Review - Home Fire by Kamila Shamsie

Kamila Shamsie, the author of Home Fire, grew up in Pakistan and now lives in England. Home Fire is a modern retelling of Antigone by Sophocles and was longlisted for the Man Book Prize in 2017. Having read Sophocles is not a prerequisite for comprehending the complexity of the novel, however, it does allow for an alternative perspective as well as another layer of analysis with respect to their similarities and differences.

Themes of terrorism and the relationship between Muslim immigrants and their host countries has become a popular and sensationalised topic in the media and literature.
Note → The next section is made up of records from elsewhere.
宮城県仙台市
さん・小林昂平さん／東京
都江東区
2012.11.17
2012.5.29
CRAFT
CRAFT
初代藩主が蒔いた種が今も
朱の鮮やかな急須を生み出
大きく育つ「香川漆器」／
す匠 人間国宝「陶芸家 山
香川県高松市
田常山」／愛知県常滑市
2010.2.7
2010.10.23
However, Home Fire is elegantly able to dissect questions of faith and patriotism without falling into the trap of generalizations of superficial experiences. The story follows a family made up of Isma, the older sister, who is executing a PhD in the US and the twins Aneeka and Parvaiz, the latter of who follows in the footsteps of their jihadist father. Aneeka becomes embroiled in a relationship with the son of the foreign minister in the UK with dubious intentions. Towards the end of the novel, the truly dramatic nature of Sophocles emerges through Shamsie’s writing, as Aneeka attempts to bring home the body of her twin and give him the burial rights he deserves.

I read the book with great anticipation at the turn of every page as the novel is divided into various sections, separating the perspectives of each of the siblings.  It provides an in-depth and emotionally intuitive representation of the British Muslim experience even within the limited number of words. What attracted me to the novel was its insight into the immigrant’s experience, particularly in the culture of surveillance and a community of suspicion as has been created by counter-terrorism measures and the media.
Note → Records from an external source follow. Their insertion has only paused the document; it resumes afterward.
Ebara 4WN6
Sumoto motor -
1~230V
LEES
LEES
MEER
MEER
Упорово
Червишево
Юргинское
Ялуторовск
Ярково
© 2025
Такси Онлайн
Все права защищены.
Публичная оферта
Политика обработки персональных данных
“In fewer than 300 pages, it managed to do all the things I want novels to do – tell me something about the world, give me a tiny glimpse into the otherness of others, and, most of all, give me that ache of longing as I turned the last page and realised I would never meet these characters again.” – Tahmima Anan, Observer

The uniqueness of the novel is its capacity to illustrate various perspectives of the Muslim experience from Isma who remains proud of her faith but feels a debt to her host country, to the young foreign minister who in many ways abandons and betrays his roots in order to gain favour among fellow politicians and drive cultural integration.  As highlighted in the above quote, it provides an insight into an ‘other’ that individuals such as myself cannot begin to understand or even imagine without the provision of such novels. However, it should be noted that in certain sections the language is relatively unpolished and each character is not given an equal chance to portray their experiences.
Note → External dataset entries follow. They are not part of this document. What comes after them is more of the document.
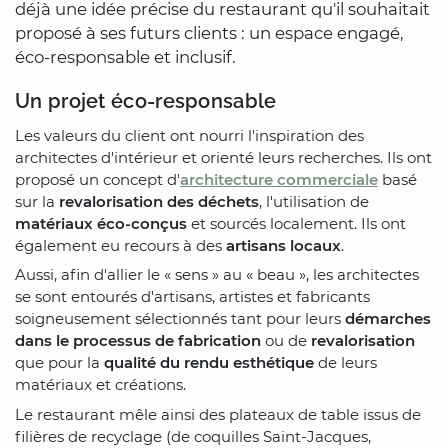
déjà une idée précise du restaurant qu'il souhaitait
proposé à ses futurs clients : un espace engagé,
éco-responsable et inclusif.
Un projet éco-responsable
Les valeurs du client ont nourri l'inspiration des
architectes d'intérieur et orienté leurs recherches. Ils ont
proposé un concept d'
architecture commerciale
basé
sur la
revalorisation des déchets
, l'utilisation de
matériaux éco-conçus
et sourcés localement. Ils ont
également eu recours à des
artisans locaux
.
Aussi, afin d'allier le « sens » au « beau », les architectes
se sont entourés d'artisans, artistes et fabricants
soigneusement sélectionnés tant pour leurs
démarches
dans le processus de fabrication
ou de
revalorisation
que pour la
qualité du rendu esthétique
de leurs
matériaux et créations.
Le restaurant mêle ainsi des plateaux de table issus de
filières de recyclage (de coquilles Saint-Jacques,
The book effectively illustrates the complex dimensions of identity, particularly in the current climate however it goes beyond that to illustrate with particular emphasis the issues related to the female immigrant experience. Isma remains an underutilised perspective throughout the novel, however, the responsibilities she took over after the death of her mother, the legacy of her father and Parvaiz’s new affiliations are particularly enlightening. Furthermore, Aneeka’s own dimensions in her relationship and dedication to her twin are put to the test as well as questioned when the foreign minister’s treatment of her, echoes the misogyny of Sophocles’ plays. There are a number of ideas that could be further analysed with deeper discussion, however, I would recommend this novel particularly to newer generations and anyone interested in reaching mutual understanding and seeking to challenge the echo chambers in which many of us live.